For the second time in a month, visitors have returned home from trips to Destin, Florida, waters with confirmed cases by local doctors of flesh-eating bacteria.
In a post written by the man’s daughter Wednesday, she described a weekend filled with family fun, enjoying the best of the Emerald Coast, from jet skiing to swimming in Destin’s beautiful water.
But it quickly turned deadly for the Memphis man who was battling cancer.
His daughter wrote, “Flesh Eating Bacteria sounds like an urban legend. Let me assure you that it is not. It took my Dad’s life.”
She says 12 hours after being in the water last, her father woke up with a fever and chills. Just 48 hours later his family learned vibrio vulnificus took his life.
"My Dad didn't have any open wounds. He had a couple places that were practicality healed small scratches on his arms and legs that I made sure were super sealed up."
The post said by Monday he was admitted to the hospital. A black spot appeared on his back, a sign of the deadly infection.
Experts say the bacteria naturally lives in certain coastal waters.
“There should be no panic. These are sporadic cases that happen all the time And some of them really go bad. Patients lose limbs, lot of tissue, and that gets media attention,” said Dr. Muhammad Khurshid, an Infectious disease specialist at St. Francis Hospital.

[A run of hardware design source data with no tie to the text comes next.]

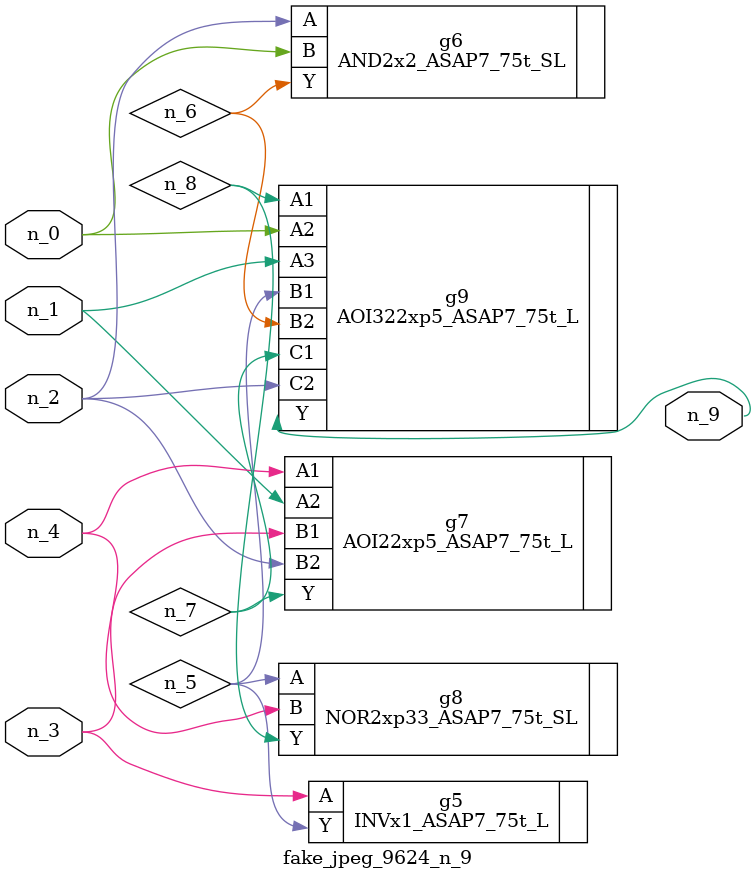
<source format=v>
module fake_jpeg_9624_n_9 (n_3, n_2, n_1, n_0, n_4, n_9);

input n_3;
input n_2;
input n_1;
input n_0;
input n_4;

output n_9;

wire n_8;
wire n_6;
wire n_5;
wire n_7;

INVx1_ASAP7_75t_L g5 ( 
.A(n_3),
.Y(n_5)
);

AND2x2_ASAP7_75t_SL g6 ( 
.A(n_2),
.B(n_0),
.Y(n_6)
);

AOI22xp5_ASAP7_75t_L g7 ( 
.A1(n_4),
.A2(n_1),
.B1(n_3),
.B2(n_2),
.Y(n_7)
);

NOR2xp33_ASAP7_75t_SL g8 ( 
.A(n_5),
.B(n_4),
.Y(n_8)
);

AOI322xp5_ASAP7_75t_L g9 ( 
.A1(n_8),
.A2(n_0),
.A3(n_1),
.B1(n_5),
.B2(n_6),
.C1(n_7),
.C2(n_2),
.Y(n_9)
);


endmodule
</source>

Though infections like this one are rare, Khurshid says it could be detrimental for people who are already sick.
“Especially if you are immuno-compromised and have an open wound, I would probably avoid those situations where you are exposed to that water,” said Khurshid.
His family said there were no warnings on the beaches of the bacteria that was lurking in Destin’s blue waters.
In a statement, the Florida Department of Health told us they are now investigating these cases. They advise not enter the water if you have fresh cuts or scrapes.